Let's run the two programs that we ran earlier on our local machine:
cd spark bin/run-example GroupByTest bin/run-example SparkPi 10
The ease with which one can spin up a few nodes in the Cloud, install the Spark stack, and run the program in a distributed manner is interesting.
The ec2/spark-ec2 destroy <cluster name>
command will terminate the instances.
If you have a problem with the key pairs, I found the command, ~/aws/ec2-api-tools-1.7.5.1/bin/ec2-describe-keypairs
helpful to troubleshoot.
Now that you've run a simple job on our EC2 cluster, it's time to configure your EC2 cluster for our Spark jobs. There are a number of options you can use to configure with the spark-ec2
script.
The ec2/ spark-ec2 -help
command will display all the options available.
First, consider what instance types you may need. EC2 offers an ever-growing collection of instance types and you can choose a different instance type for the master and the workers. The instance type has the most obvious impact on the performance of your Spark cluster. If your work needs a lot of RAM, you should choose an instance with more RAM. You can specify the instance type with --instance-type= (name of instance type)

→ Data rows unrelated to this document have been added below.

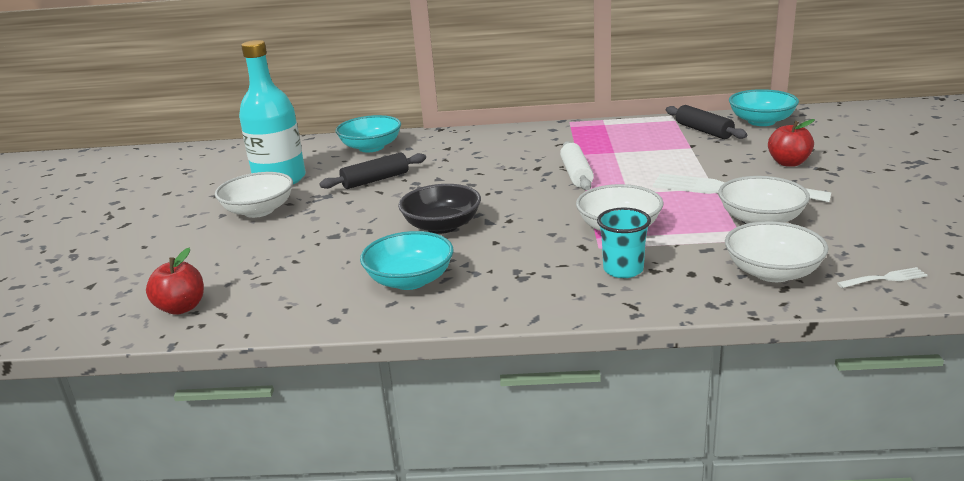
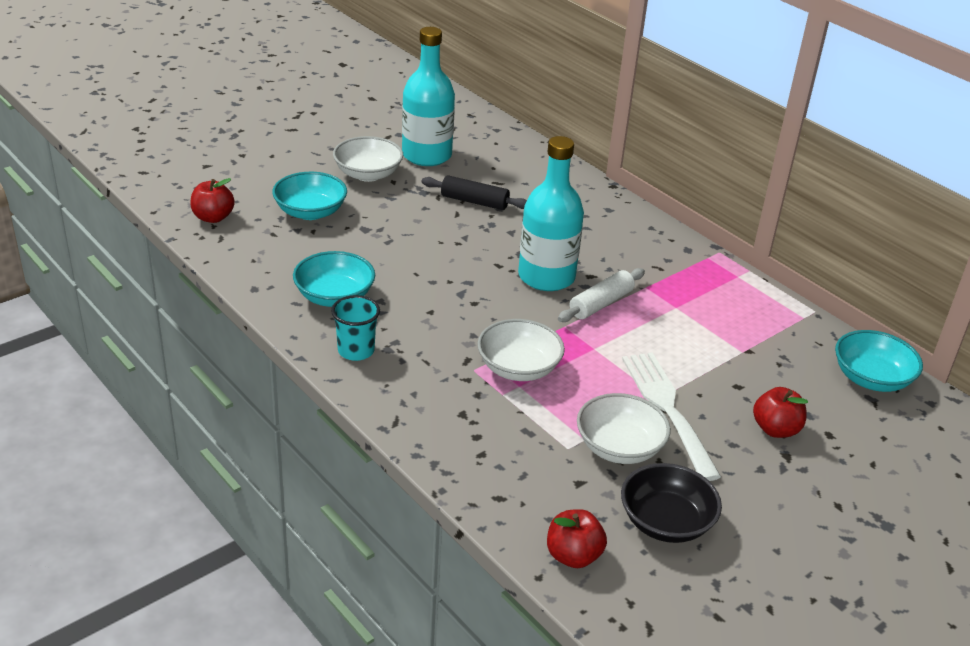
camera: 45 degrees right, 10 degrees up
turquoise bowl [336,115,401,152] -> turquoise bowl moved to [272,172,347,220]
black bowl [398,184,481,234] -> black bowl moved to [621,463,722,543]
turquoise cup [597,208,651,278] -> turquoise cup moved to [331,295,380,361]
black rolling pin [666,105,747,139] -> none
white bowl [725,221,828,282] -> none
white fork [837,267,928,288] -> red apple [547,509,607,568]
none -> turquoise bottle [518,136,584,291]

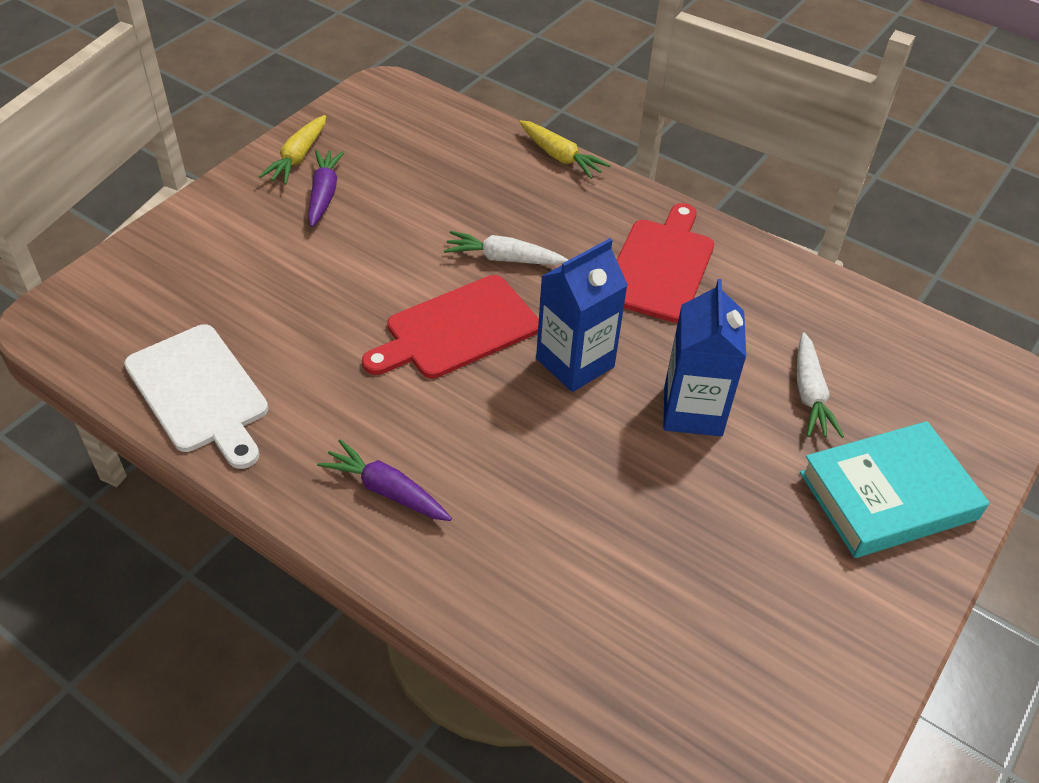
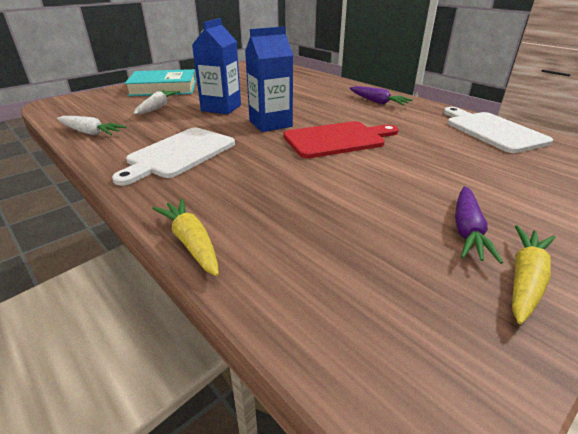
camera: 165 degrees left, 15 degrees down
white carrot [444,231,568,265] -> white carrot moved to [57,116,127,135]
red cutting board [617,203,714,323] -> white cutting board [112,128,235,185]

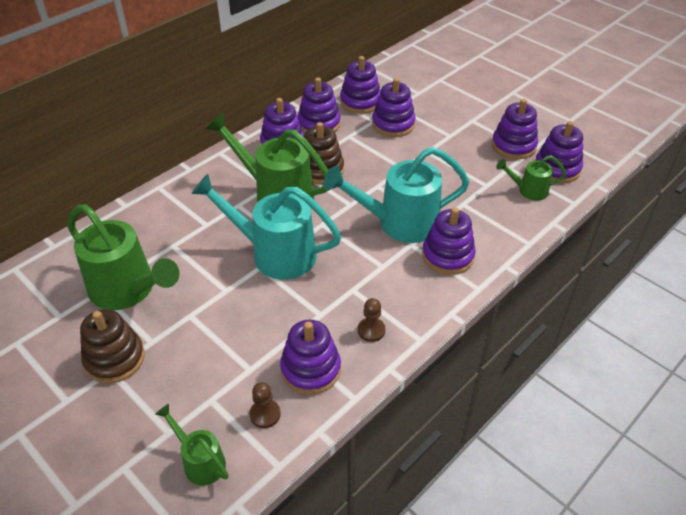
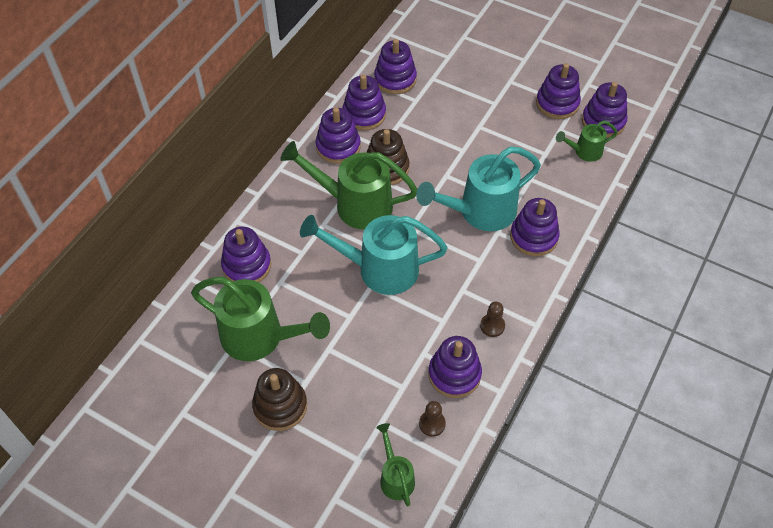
camera: 15 degrees left, 10 degrees up
green watering can [155,404,229,486] -> green watering can turned 45 degrees clockwise [376,423,415,506]
purple stacking toy [372,78,415,137] -> purple stacking toy moved to [221,227,271,282]

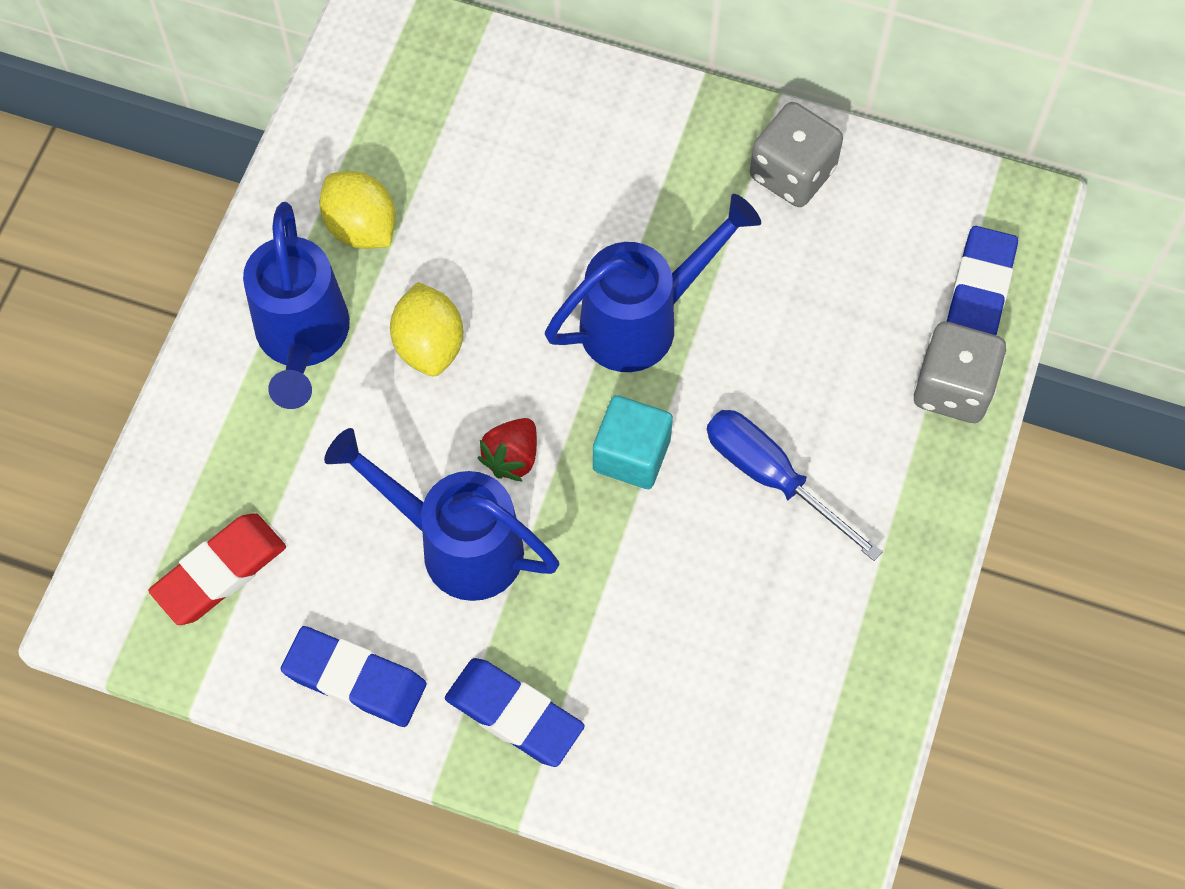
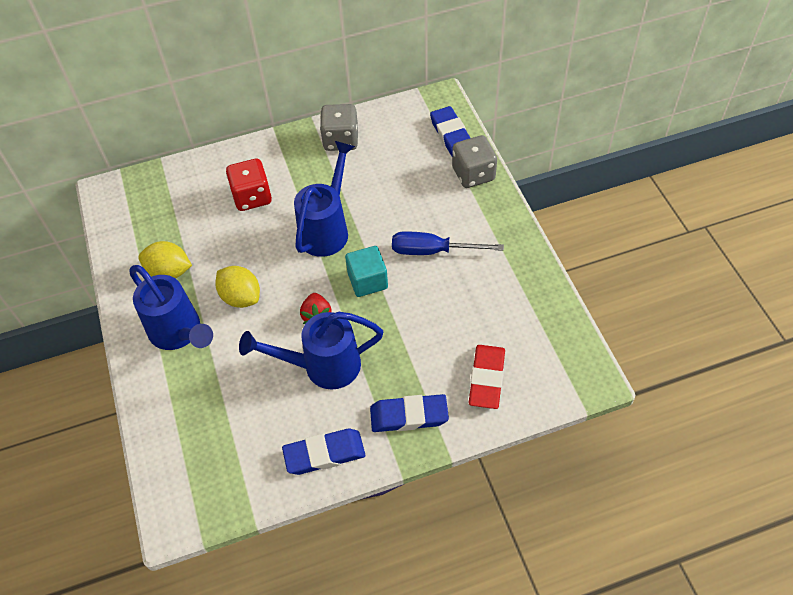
camera: 35 degrees left, 10 degrees down
red eraser [148,513,286,625] -> red eraser moved to [469,345,505,409]
none -> red dice [226,159,272,211]

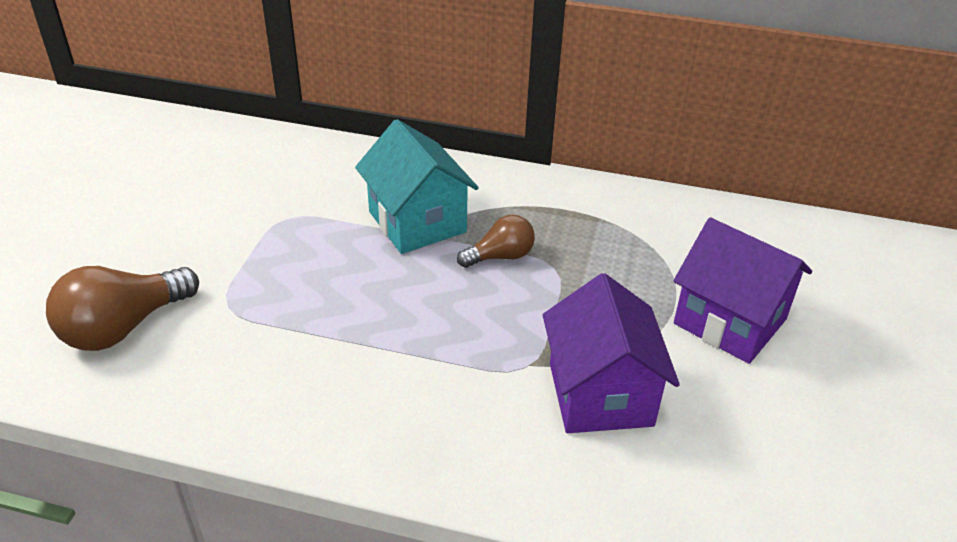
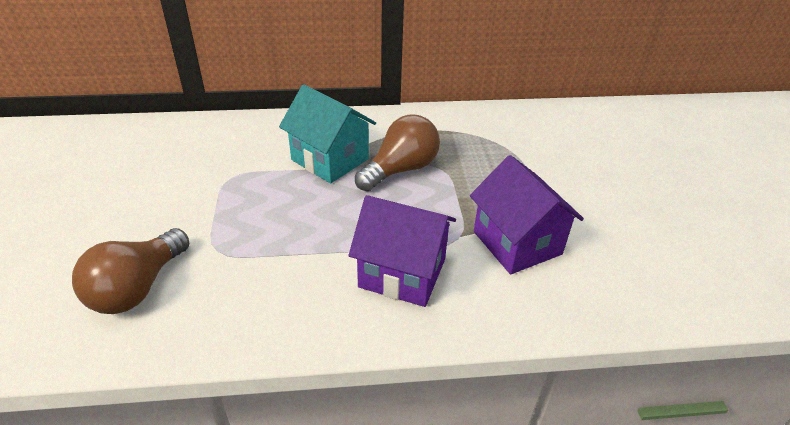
camera: 20 degrees left, 0 degrees up
brown light bulb [457,215,535,268] -> brown light bulb [355,115,440,191], size x1.67
purple house [674,217,812,364] -> purple house moved to [349,195,456,307]

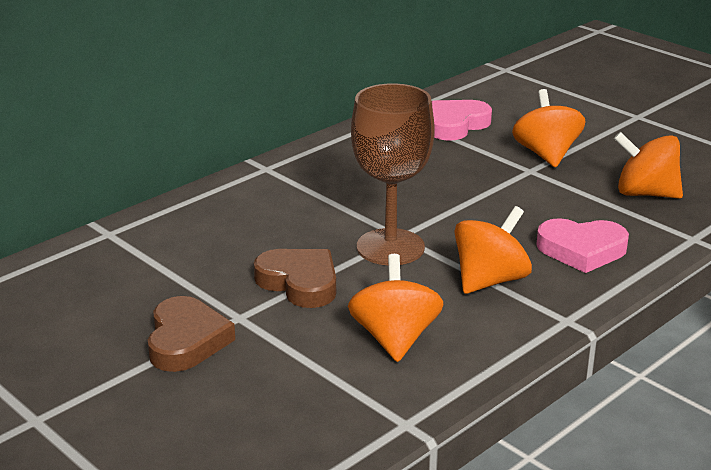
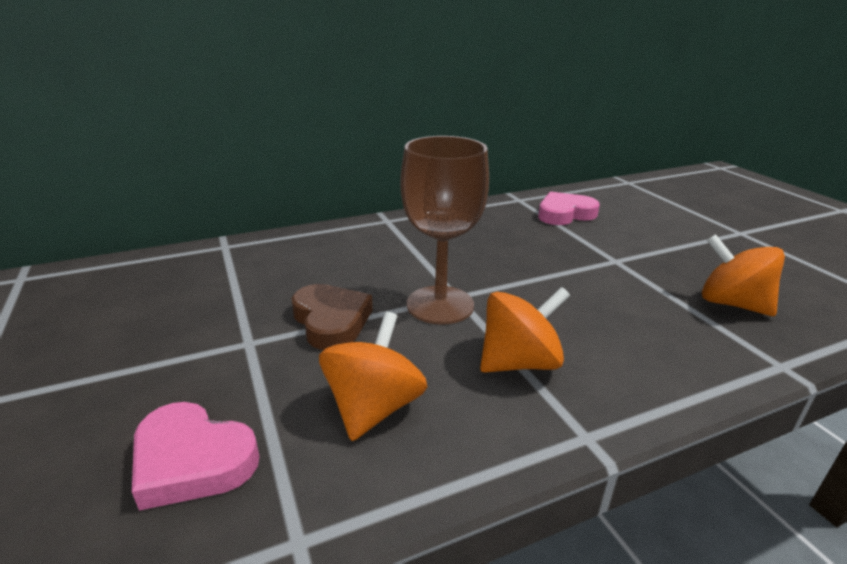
camera: 20 degrees right, 0 degrees up
brown heart [148,296,235,372] -> none
orange spinning top [512,89,586,167] -> none
pink heart [536,218,629,273] -> pink heart moved to [132,402,260,511]

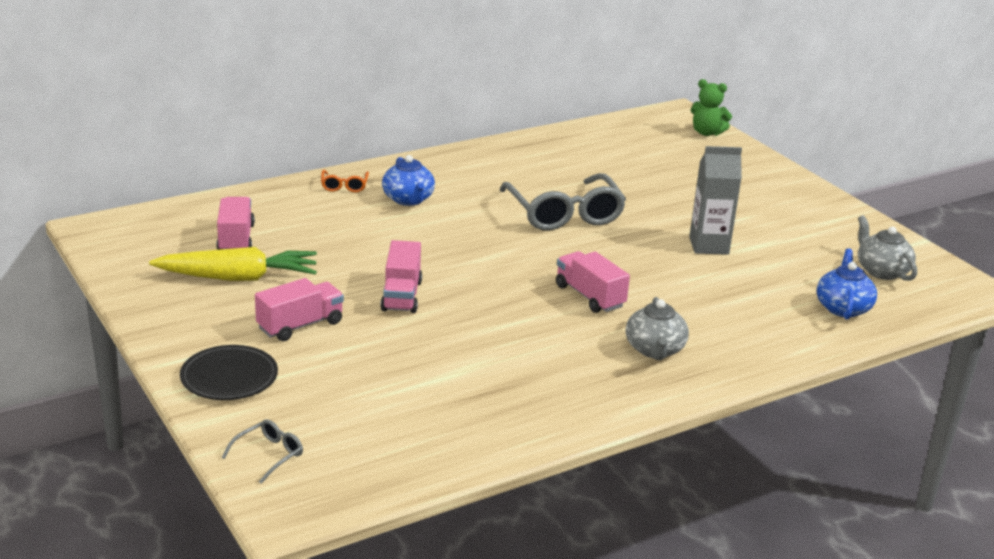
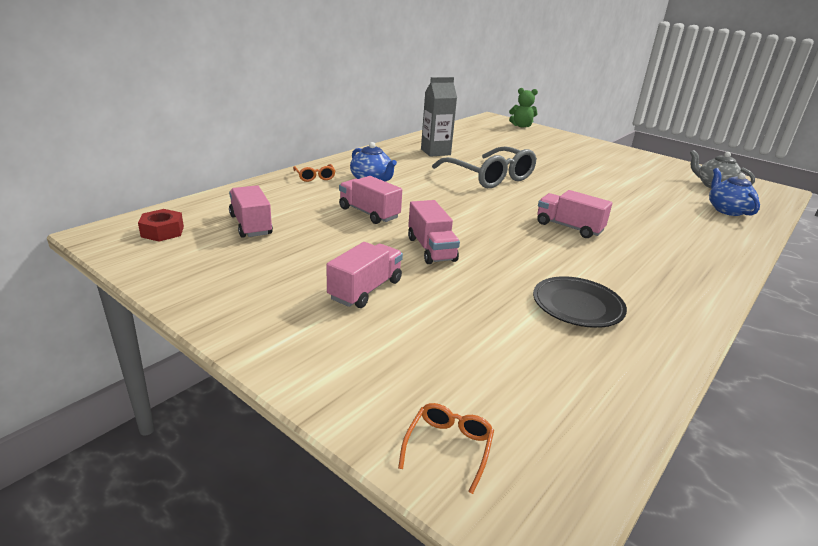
camera: 20 degrees left, 0 degrees up
yellow carrot [149,247,317,281] -> none
black plate [180,345,278,400] -> black plate moved to [533,276,627,328]
grey glasses [221,419,303,484] -> orange glasses [398,403,494,494]
grey teapot [626,297,689,360] -> none
grey carton [689,146,742,255] -> grey carton moved to [421,77,457,157]
none -> red nut [138,209,184,241]
none -> pink truck [339,176,402,224]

. By default, the same instance type will be used for both the master and the workers; this can be wasteful if your computations are particularly intensive and the master isn't being heavily utilized. You can specify a different master instance type with --master-instance-type= (name of instance)
.
Spark's EC2 scripts use Amazon Machine Images (AMI) provided by the Spark team. Usually, they are current and sufficient for most of the applications. You might need your own AMI in certain circumstances, such as custom patches (for example, using a different version of HDFS) for Spark, as they will not be included in the machine image.
Deploying Spark on Elastic MapReduce
In addition to the Amazon basic EC2 machine offering, Amazon offers a hosted MapReduce solution called Elastic MapReduce (EMR). The blog at http://blogs.aws.amazon.com/bigdata/post/Tx6J5RM20WPG5V/Building-a-Recommendation-Engine-with-Spark-ML-on-Amazon-EMR-using-Zeppelin has lots of interesting details on how to start Spark in EMR.
Deploying a Spark-based EMR has become very easy, Spark is a first class entity in EMR. When you create an EMR cluster, you have the option to select Spark. The following screenshot shows the Create Cluster-Quick Options of EMR:
The advanced option has Spark as well as other stacks.